■ Liste des tâches:
a – Extrayez de la critique du film Un peuple et son roi le passage qui va de « Malgré une certaine » jusqu'à « aux effets spéciaux. » inclus.
b – D'après la critique du film Un peuple et son roi, quel est le nom du réalisateur de ce film ?

Un peuple et son roi, une vision maçonnique et socialiste de la Révolution française

peuple son roi Pierre Schoeller
 
Un peuple et son roi est le grand film à prétention de fresque historique proposé sur les écrans français à l’automne 2018. Il balaie la période de juillet 1789 à janvier 1793, soit précisément de la Prise de la Bastille (14 juillet 1789) à la mise à la mort de Louis XVI, guillotiné publiquement sur la Place de la Révolution (actuelle Place de la Concorde), le 21 janvier 1793.
 
Sur une durée normale d’un film, à peine plus long que la moyenne, soit deux heures, sont évoquées des années essentielles pour la France. Sur le plan du spectacle, le film est plutôt réussi. Précisons qu’il s’agit d’un spectacle voulu pédagogique, qui se rapproche du théâtre filmé. Il n’est nullement destiné aux esthètes du cinéma, qui y trouveraient certainement beaucoup à redire. Il s’agit clairement d’un objet de propagande, ce qui a particulièrement retenu notre attention, à destination de la population française en général et du public scolaire de l’éducation nationale.
 

Un roman historique républicain filmé

 
Malgré une certaine lourdeur démonstrative inhérente à tout roman historique filmé, Un peuple et son roi n’est pas manqué techniquement. Le réalisateur Pierre Schoeller a réussi à imposer un bon rythme à son œuvre, un équilibre entre ses personnages populaires et les « grands hommes » – ou prétendus tels – de la Révolution, et géré au mieux des moyens techniques limités. Le spectateur est immergé dans l’époque sans recours massif aux effets spéciaux.
 
Tous les acteurs, pour beaucoup des vedettes du cinéma français d’aujourd’hui, comme Louis Garrel ou Adèle Haenel, interprètent correctement ou à peu près leurs personnages, malgré quelques scènes qui ne sonnent pas totalement juste. Tous s’en tiennent à une diction contemporaine ; mais un essai de reconstitution du français de l’époque, en particulier des déclamations révolutionnaires théâtrales, auraient créé un décalage comique involontaire. Ces personnages sont des personnages symboliques habités par une idée, le plus souvent déclinaison de l’idée révolutionnaire, en reprenant le schéma des grands romans hugoliens, comme Les Misérables, ou bien davantage dans le contexte, Quatre-Vingt-Treize.

■ Données fournies:
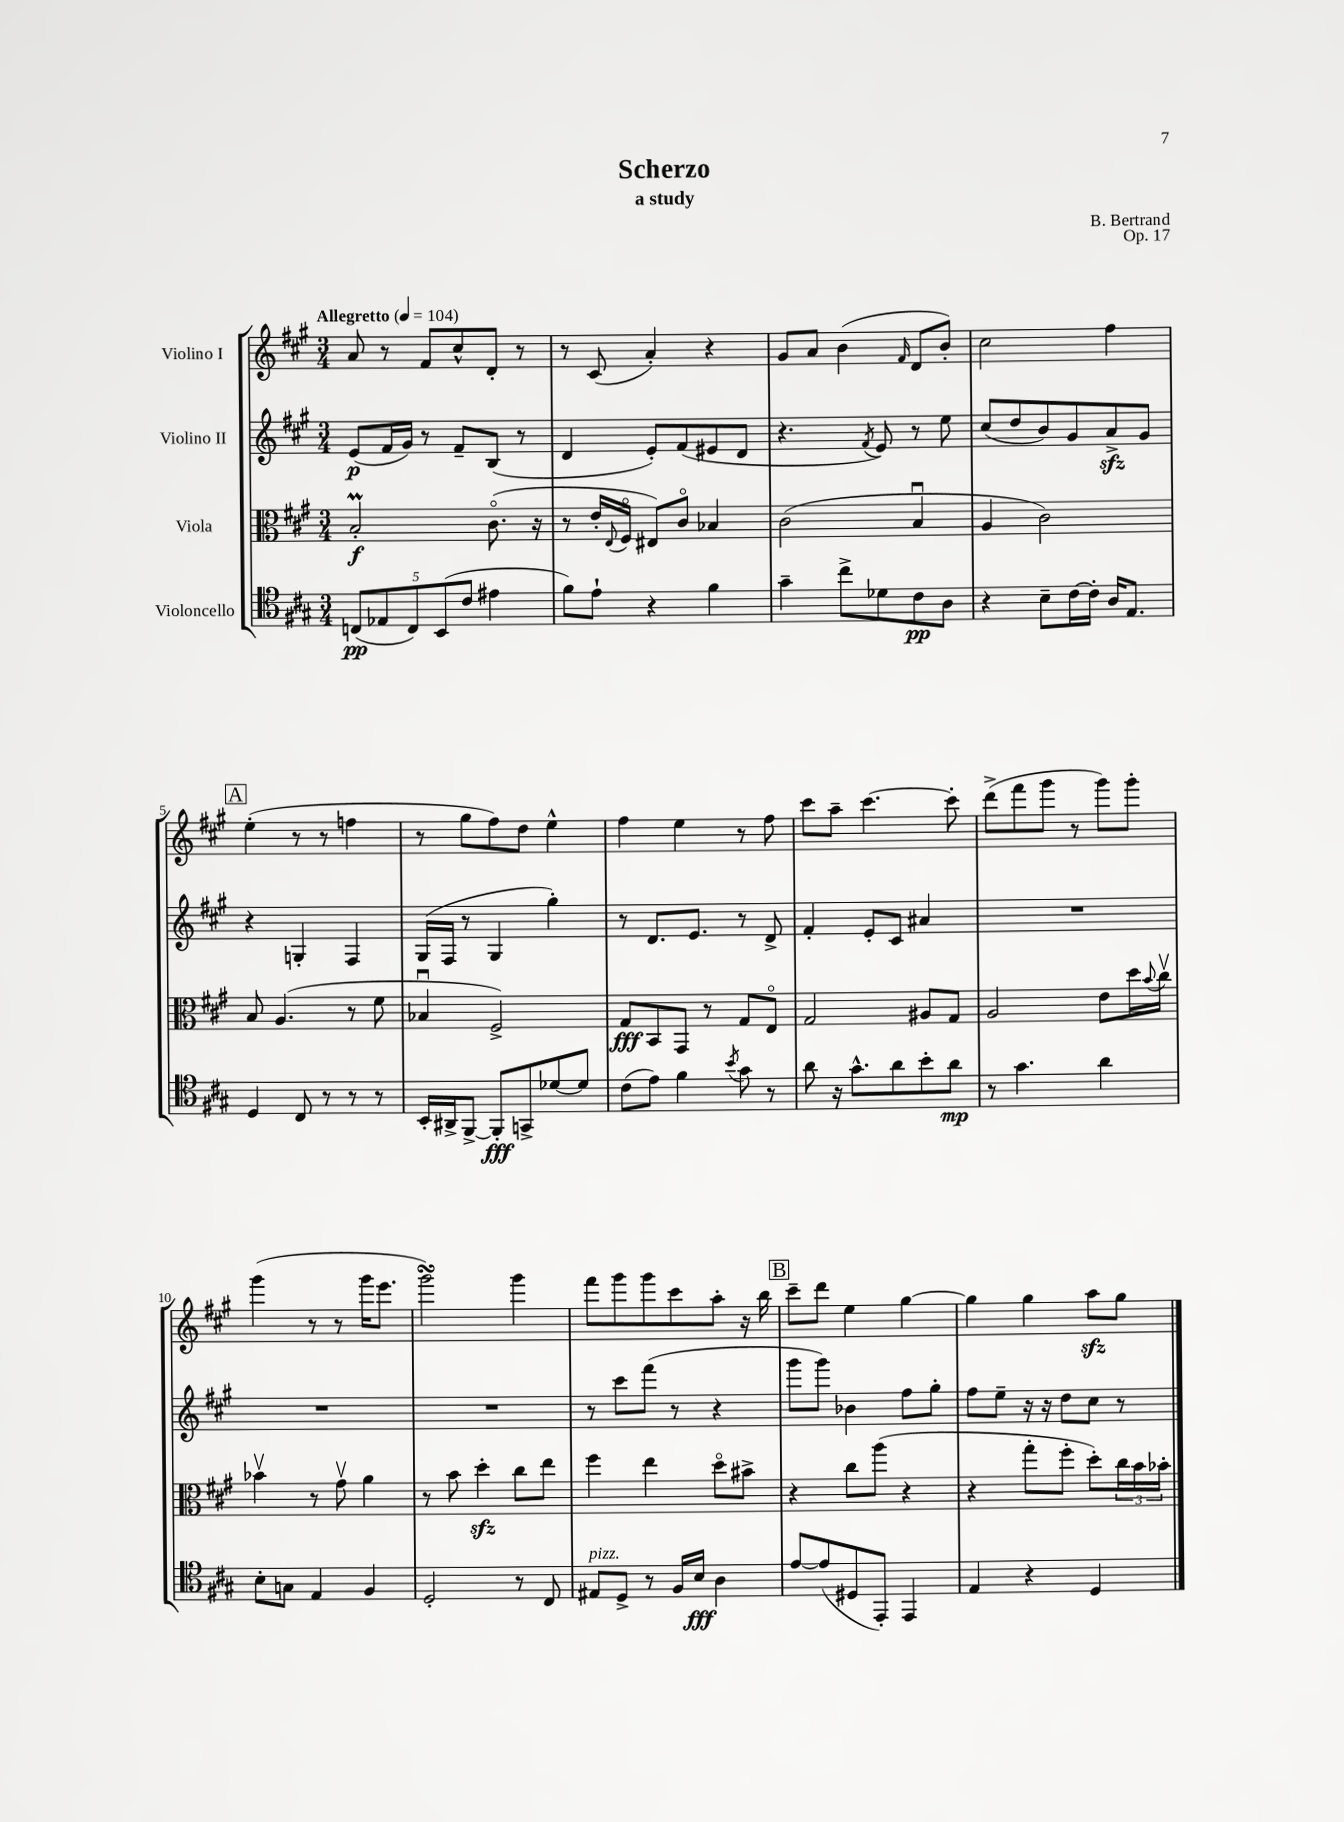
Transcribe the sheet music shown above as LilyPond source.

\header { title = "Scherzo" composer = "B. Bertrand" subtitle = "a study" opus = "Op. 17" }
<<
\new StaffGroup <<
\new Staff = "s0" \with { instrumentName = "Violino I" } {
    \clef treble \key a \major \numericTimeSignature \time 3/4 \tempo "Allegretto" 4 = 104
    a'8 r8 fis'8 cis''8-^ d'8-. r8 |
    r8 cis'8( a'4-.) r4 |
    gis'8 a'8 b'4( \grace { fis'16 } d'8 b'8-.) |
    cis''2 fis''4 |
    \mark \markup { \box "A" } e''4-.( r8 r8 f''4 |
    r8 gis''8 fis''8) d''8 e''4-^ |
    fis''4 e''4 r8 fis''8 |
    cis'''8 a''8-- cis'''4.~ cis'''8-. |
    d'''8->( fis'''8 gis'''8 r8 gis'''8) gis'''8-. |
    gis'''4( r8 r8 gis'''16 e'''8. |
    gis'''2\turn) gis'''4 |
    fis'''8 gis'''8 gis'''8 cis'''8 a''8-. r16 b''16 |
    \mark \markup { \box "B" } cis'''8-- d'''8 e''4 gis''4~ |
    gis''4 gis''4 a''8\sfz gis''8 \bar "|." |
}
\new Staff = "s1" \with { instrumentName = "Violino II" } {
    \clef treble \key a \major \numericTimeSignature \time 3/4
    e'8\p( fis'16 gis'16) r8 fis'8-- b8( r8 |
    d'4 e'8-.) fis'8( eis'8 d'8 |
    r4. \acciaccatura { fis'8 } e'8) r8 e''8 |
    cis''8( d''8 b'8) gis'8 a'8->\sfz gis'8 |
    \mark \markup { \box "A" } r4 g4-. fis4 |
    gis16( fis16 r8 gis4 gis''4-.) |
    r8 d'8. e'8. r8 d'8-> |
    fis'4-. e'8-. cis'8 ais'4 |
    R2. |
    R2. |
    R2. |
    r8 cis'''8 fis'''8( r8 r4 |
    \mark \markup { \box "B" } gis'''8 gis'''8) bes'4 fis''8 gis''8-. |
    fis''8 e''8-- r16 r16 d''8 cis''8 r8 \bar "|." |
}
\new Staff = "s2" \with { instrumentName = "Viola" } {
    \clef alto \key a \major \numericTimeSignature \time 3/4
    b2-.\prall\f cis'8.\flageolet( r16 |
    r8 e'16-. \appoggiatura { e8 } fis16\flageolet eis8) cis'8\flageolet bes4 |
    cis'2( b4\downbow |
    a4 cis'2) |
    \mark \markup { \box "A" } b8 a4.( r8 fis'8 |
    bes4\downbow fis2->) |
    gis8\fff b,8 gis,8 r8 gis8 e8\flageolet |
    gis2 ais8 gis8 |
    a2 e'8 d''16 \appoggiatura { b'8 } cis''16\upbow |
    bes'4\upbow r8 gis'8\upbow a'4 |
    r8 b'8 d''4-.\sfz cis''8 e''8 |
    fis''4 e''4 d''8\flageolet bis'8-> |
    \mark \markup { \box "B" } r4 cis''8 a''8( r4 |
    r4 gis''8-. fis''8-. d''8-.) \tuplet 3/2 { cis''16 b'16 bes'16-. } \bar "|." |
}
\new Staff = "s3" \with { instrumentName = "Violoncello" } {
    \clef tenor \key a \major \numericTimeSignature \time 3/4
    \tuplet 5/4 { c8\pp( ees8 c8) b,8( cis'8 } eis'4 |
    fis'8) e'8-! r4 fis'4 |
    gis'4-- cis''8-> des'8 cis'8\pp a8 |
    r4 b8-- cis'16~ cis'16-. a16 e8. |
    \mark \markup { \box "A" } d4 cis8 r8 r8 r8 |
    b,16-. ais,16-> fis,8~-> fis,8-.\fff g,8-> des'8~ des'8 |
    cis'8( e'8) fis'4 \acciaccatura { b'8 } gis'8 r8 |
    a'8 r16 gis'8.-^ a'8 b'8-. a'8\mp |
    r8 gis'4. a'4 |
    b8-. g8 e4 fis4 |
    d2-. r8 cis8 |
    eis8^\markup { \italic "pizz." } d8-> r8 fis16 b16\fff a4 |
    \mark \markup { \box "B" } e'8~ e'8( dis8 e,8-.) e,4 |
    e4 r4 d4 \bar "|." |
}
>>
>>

■ Réponses ci-dessous:
a –
Malgré une certaine lourdeur démonstrative inhérente à tout roman historique filmé, Un peuple et son roi n’est pas manqué techniquement. Le réalisateur Pierre Schoeller a réussi à imposer un bon rythme à son œuvre, un équilibre entre ses personnages populaires et les « grands hommes » – ou prétendus tels – de la Révolution, et géré au mieux des moyens techniques limités. Le spectateur est immergé dans l’époque sans recours massif aux effets spéciaux.

b – Pierre Schoeller.